--- START ---

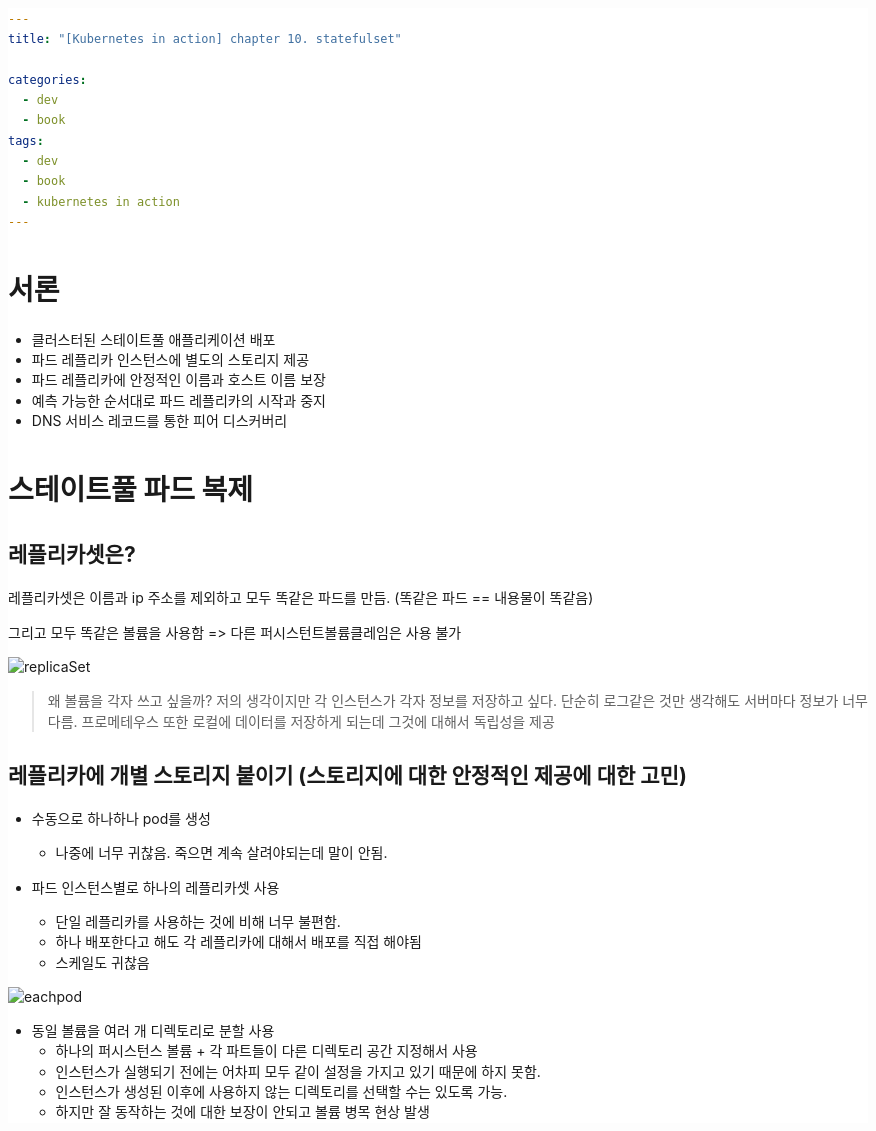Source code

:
 ```yaml
---
title: "[Kubernetes in action] chapter 10. statefulset"

categories:
  - dev
  - book
tags:
  - dev
  - book
  - kubernetes in action
---
```


# 서론
- 클러스터된 스테이트풀 애플리케이션 배포
- 파드 레플리카 인스턴스에 별도의 스토리지 제공
- 파드 레플리카에 안정적인 이름과 호스트 이름 보장
- 예측 가능한 순서대로 파드 레플리카의 시작과 중지
- DNS 서비스 레코드를 통한 피어 디스커버리

# 스테이트풀 파드 복제
## 레플리카셋은?
레플리카셋은 이름과 ip 주소를 제외하고 모두 똑같은 파드를 만듬. (똑같은 파드 == 내용물이 똑같음)

그리고 모두 똑같은 볼륨을 사용함 => 다른 퍼시스턴트볼륨클레임은 사용 불가

![replicaSet](https://drek4537l1klr.cloudfront.net/luksa/Figures/10fig01_alt.jpg)

> 왜 볼륨을 각자 쓰고 싶을까?
> 저의 생각이지만 각 인스턴스가 각자 정보를 저장하고 싶다. 단순히 로그같은 것만 생각해도 서버마다 정보가 너무 다름.
> 프로메테우스 또한 로컬에 데이터를 저장하게 되는데 그것에 대해서 독립성을 제공

## 레플리카에 개별 스토리지 붙이기 (스토리지에 대한 안정적인 제공에 대한 고민)
- 수동으로 하나하나 pod를 생성
  - 나중에 너무 귀찮음. 죽으면 계속 살려야되는데 말이 안됨.

- 파드 인스턴스별로 하나의 레플리카셋 사용
  - 단일 레플리카를 사용하는 것에 비해 너무 불편함.
  - 하나 배포한다고 해도 각 레플리카에 대해서 배포를 직접 해야됨
  - 스케일도 귀찮음

![eachpod](https://drek4537l1klr.cloudfront.net/luksa/Figures/10fig02.jpg)

- 동일 볼륨을 여러 개 디렉토리로 분할 사용
  - 하나의 퍼시스턴스 볼륨 + 각 파트들이 다른 디렉토리 공간 지정해서 사용
  - 인스턴스가 실행되기 전에는 어차피 모두 같이 설정을 가지고 있기 때문에 하지 못함.
  - 인스턴스가 생성된 이후에 사용하지 않는 디렉토리를 선택할 수는 있도록 가능.
  - 하지만 잘 동작하는 것에 대한 보장이 안되고 볼륨 병목 현상 발생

--- END ---

PROBLEM DESCRIPTION: Please go through the data and copy each line containing the word "Figures".

RESULT FOR THIS EXERCISE:
![replicaSet](https://drek4537l1klr.cloudfront.net/luksa/Figures/10fig01_alt.jpg)
![eachpod](https://drek4537l1klr.cloudfront.net/luksa/Figures/10fig02.jpg)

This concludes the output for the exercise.